I’ve got a proposal for you.
The go-to benchmark in the U.S. is the S&P 500 Index. The financial media compares the returns of all types of investments to the index.
And the S&P 500 has been doing well. Over the past two years, it has gained almost 50%.
What if I told you there is an investment product on the market that offers S&P 500-like returns at a 25% lower cost?
Would you buy the cheaper product?
Take a look at a two-year chart of two important global stock indices…
If I didn’t make this chart, I’d have trouble telling the movement of the two indices apart from each other.
It’s important to consider what this chart is telling us…
Coordinated Global Growth
The green line in the above chart reflects the recent movement of the iShares MSCI Emerging Markets Index ETF (NYSE: EEM).
As the chart suggests, over the past two years, EEM and the S&P 500 have made very similar moves. The performance of the two is 97% correlated over this period.
How could that be?
You may have heard the financial news media talk about coordinated global growth. It’s real … and this chart shows the results.
The S&P 500 owns the 500 most widely held U.S. stocks on the New York Stock Exchange or the Nasdaq. The MSCI Emerging Markets Index includes stocks from 24 emerging-market countries. These countries include China, South Korea, Taiwan, India and Brazil. Seven of the top 10 holdings are Chinese.
You can see these indices have been moving in lockstep. But their underlying fundamentals aren’t in lockstep.
Bloomberg reports the price-to-earnings ratio (P/E) of the S&P 500 is 22.1 today, but the MSCI index is only 16.4. That’s almost 26% less than the S&P 500.

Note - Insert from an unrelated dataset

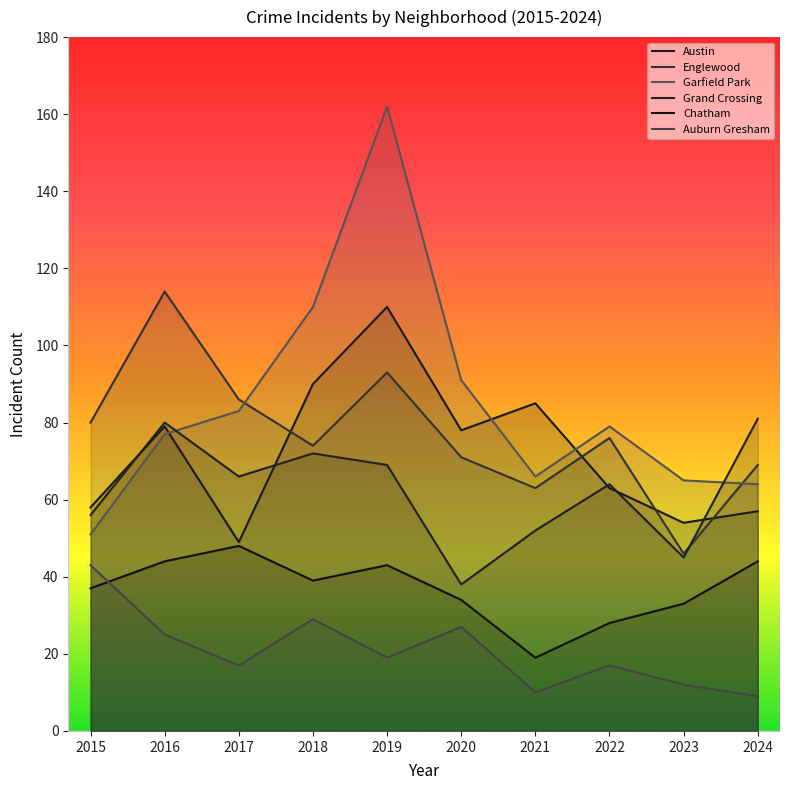

What is the difference between the second highest and minimum values in the Grand Crossing series?

42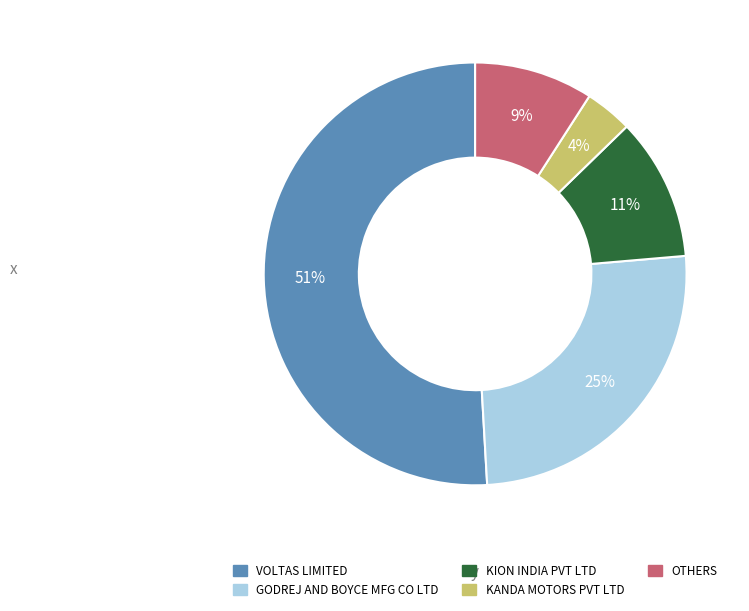

How many slices are in this pie chart?

5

The P/E of the MSCI emerging markets index is more than 5.5 points less than the S&P 500. This type of discount is uncommon. Since 1995, the P/E of the MSCI index has only been at this level about one-third of the time.
Over this period, the emerging-market index has outperformed the S&P 500 when the discount gets this large. Take a look:
The above table reflects the difference between returns of the emerging-markets index and the S&P 500 after the indices hit this “discount indicator.”
This is a big deal. The S&P 500 has actually outperformed the MSCI index overall since 1995. However, the MSCI outperforms when it gets to today’s levels.
The above returns only reflect price changes. They don’t include dividends. But that doesn’t change the analysis. The MSCI emerging markets index actually yields more than the S&P 500 today.
We’re in a New Era
Fund flows are more global today.
The Bloomberg station from SiriusXM radio in my car switches to Bloomberg Daybreak: Asia at 6 p.m. EST. I never heard international investing news when I was growing up.
Hedge funds and individual investors alike trade in many more markets than they did before.
And the returns of major indices are more alike than they used to be.
Sometimes, though, the prices of these indices get out of whack. Today is one of those times.
The best way to take advantage of this is to buy the EEM ETF. History shows it should offer returns in excess of the benchmark S&P 500 Index over the next two years.